### DATA TO EXAMINE
= = = =

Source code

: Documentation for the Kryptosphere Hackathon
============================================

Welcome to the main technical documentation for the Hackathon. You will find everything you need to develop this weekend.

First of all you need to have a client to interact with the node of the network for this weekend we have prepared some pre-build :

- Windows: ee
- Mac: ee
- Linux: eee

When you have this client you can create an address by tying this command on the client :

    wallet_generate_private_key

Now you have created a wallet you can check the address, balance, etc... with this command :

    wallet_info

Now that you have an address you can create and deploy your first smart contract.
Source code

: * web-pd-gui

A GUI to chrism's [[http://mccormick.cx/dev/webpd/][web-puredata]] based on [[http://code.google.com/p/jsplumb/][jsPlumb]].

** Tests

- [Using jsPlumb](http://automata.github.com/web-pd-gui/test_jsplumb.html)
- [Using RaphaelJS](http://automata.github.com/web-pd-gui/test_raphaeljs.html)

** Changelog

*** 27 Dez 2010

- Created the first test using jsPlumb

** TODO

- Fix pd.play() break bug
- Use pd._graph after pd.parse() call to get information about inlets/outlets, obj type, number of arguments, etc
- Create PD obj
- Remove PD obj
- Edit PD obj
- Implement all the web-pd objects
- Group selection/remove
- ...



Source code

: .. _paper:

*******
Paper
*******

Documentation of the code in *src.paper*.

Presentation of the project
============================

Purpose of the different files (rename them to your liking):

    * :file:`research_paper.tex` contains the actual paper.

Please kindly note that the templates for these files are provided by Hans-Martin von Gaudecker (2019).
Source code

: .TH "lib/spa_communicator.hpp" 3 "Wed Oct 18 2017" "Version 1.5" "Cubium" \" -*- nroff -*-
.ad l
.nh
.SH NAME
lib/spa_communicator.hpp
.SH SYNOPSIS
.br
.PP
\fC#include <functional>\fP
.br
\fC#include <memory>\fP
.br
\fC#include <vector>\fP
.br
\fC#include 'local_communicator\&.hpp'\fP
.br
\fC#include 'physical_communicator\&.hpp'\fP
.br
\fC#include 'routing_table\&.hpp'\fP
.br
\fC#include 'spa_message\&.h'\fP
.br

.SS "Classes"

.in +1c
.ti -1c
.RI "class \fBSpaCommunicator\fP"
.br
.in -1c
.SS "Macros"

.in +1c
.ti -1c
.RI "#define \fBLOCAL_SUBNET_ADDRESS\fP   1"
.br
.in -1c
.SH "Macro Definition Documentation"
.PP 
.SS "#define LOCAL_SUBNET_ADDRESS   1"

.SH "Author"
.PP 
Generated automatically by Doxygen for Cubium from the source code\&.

= = = =

### TASK
Print all the records exactly as written.

### REPLY TO THE TASK
Source code

: Documentation for the Kryptosphere Hackathon
============================================

Welcome to the main technical documentation for the Hackathon. You will find everything you need to develop this weekend.

First of all you need to have a client to interact with the node of the network for this weekend we have prepared some pre-build :

- Windows: ee
- Mac: ee
- Linux: eee

When you have this client you can create an address by tying this command on the client :

    wallet_generate_private_key

Now you have created a wallet you can check the address, balance, etc... with this command :

    wallet_info

Now that you have an address you can create and deploy your first smart contract.
Source code

: * web-pd-gui

A GUI to chrism's [[http://mccormick.cx/dev/webpd/][web-puredata]] based on [[http://code.google.com/p/jsplumb/][jsPlumb]].

** Tests

- [Using jsPlumb](http://automata.github.com/web-pd-gui/test_jsplumb.html)
- [Using RaphaelJS](http://automata.github.com/web-pd-gui/test_raphaeljs.html)

** Changelog

*** 27 Dez 2010

- Created the first test using jsPlumb

** TODO

- Fix pd.play() break bug
- Use pd._graph after pd.parse() call to get information about inlets/outlets, obj type, number of arguments, etc
- Create PD obj
- Remove PD obj
- Edit PD obj
- Implement all the web-pd objects
- Group selection/remove
- ...



Source code

: .. _paper:

*******
Paper
*******

Documentation of the code in *src.paper*.

Presentation of the project
============================

Purpose of the different files (rename them to your liking):

    * :file:`research_paper.tex` contains the actual paper.

Please kindly note that the templates for these files are provided by Hans-Martin von Gaudecker (2019).
Source code

: .TH "lib/spa_communicator.hpp" 3 "Wed Oct 18 2017" "Version 1.5" "Cubium" \" -*- nroff -*-
.ad l
.nh
.SH NAME
lib/spa_communicator.hpp
.SH SYNOPSIS
.br
.PP
\fC#include <functional>\fP
.br
\fC#include <memory>\fP
.br
\fC#include <vector>\fP
.br
\fC#include 'local_communicator\&.hpp'\fP
.br
\fC#include 'physical_communicator\&.hpp'\fP
.br
\fC#include 'routing_table\&.hpp'\fP
.br
\fC#include 'spa_message\&.h'\fP
.br

.SS "Classes"

.in +1c
.ti -1c
.RI "class \fBSpaCommunicator\fP"
.br
.in -1c
.SS "Macros"

.in +1c
.ti -1c
.RI "#define \fBLOCAL_SUBNET_ADDRESS\fP   1"
.br
.in -1c
.SH "Macro Definition Documentation"
.PP 
.SS "#define LOCAL_SUBNET_ADDRESS   1"

.SH "Author"
.PP 
Generated automatically by Doxygen for Cubium from the source code\&.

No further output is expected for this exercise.